What you have to do: In the Leeds Library Salon listing, what year did John Agard receive the Queen's Gold Medal for Poetry?

───── Selected text

The Leeds Library Salon
A quarterly event of talks, live art and performances, mini-lectures, and conviviality
Presented by Leeds Library and curated and co-produced by Renaissance One in partnership with Dr Emily Zobel Marshall
Thursday 11 July 2019 at The Leeds Library
Translating Tricksters: a Book Launch and Salon on trickster’s tales and oral traditions
Doors 6.30pm, Event 7pm – 9.30pm
Join us in an evening of words, music, shape-shifting and storytelling by leading artists who each respond to the cultural history of the trickster through their artforms, with Dr Emily Zobel Marshall as she launches her new book American Trickster: Trauma, Tradition and Brer Rabbit (Rowman and Littlefield, 2019), prize-winning poet John Agard, narratives by Shivanee Ramlochan, Professor Andrew Warnes and performance and choreography by Nii Kwartey Owoo and Ella Mesma Company.
Our fascination with the trickster figure, whose presence is global, stems from our desire to break free from the tightly regimented structures of society, and daily living. We revel in the fantasy of the trickster whose energy and cunning knows no bounds and for whom nothing is sacred.
Wily, mercurial and anarchic, West African trickster figures Anansi and Brer Rabbit became symbols of survival and resistance in the Americas. Brought to the United States and the Caribbean by the enslaved, their stories helped to keep oral traditions alive and inspire ways to thwart and undermine the brutal plantation system.
All trickster tales demand audience participation and we invite you, the audience, to share a trickster item with us on the evening – this can be in the shape of a trickster poem, a trickster story or simply telling us what the trickster means to you
Artist Bios
John Agard
John Agard is a writer of books for children and adults. He was a recipient of the Queen's Gold Medal for Poetry in 2012 and has received numerous prizes for his writing. Many students study his poems for their GCSE qualification. John travels to festivals around the world to perform his poetry, offering wit, imagination and exhilarating wordplay.

──────────
───── Data to examine

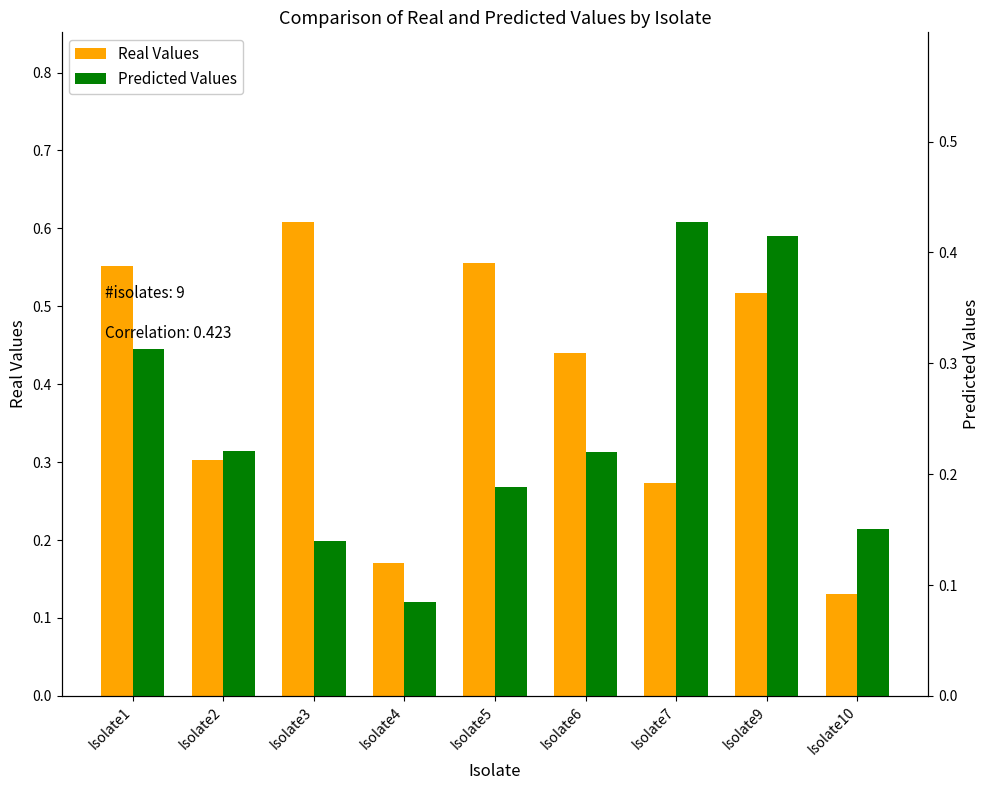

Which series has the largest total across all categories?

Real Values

──────────
───── Data to examine

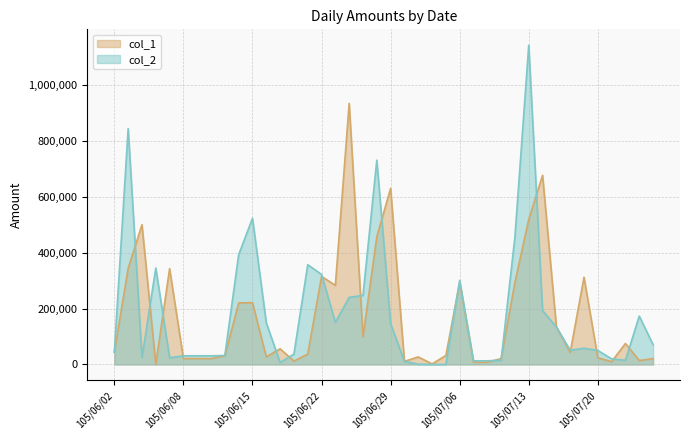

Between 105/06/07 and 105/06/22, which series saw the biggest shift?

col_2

──────────

Task output: 2012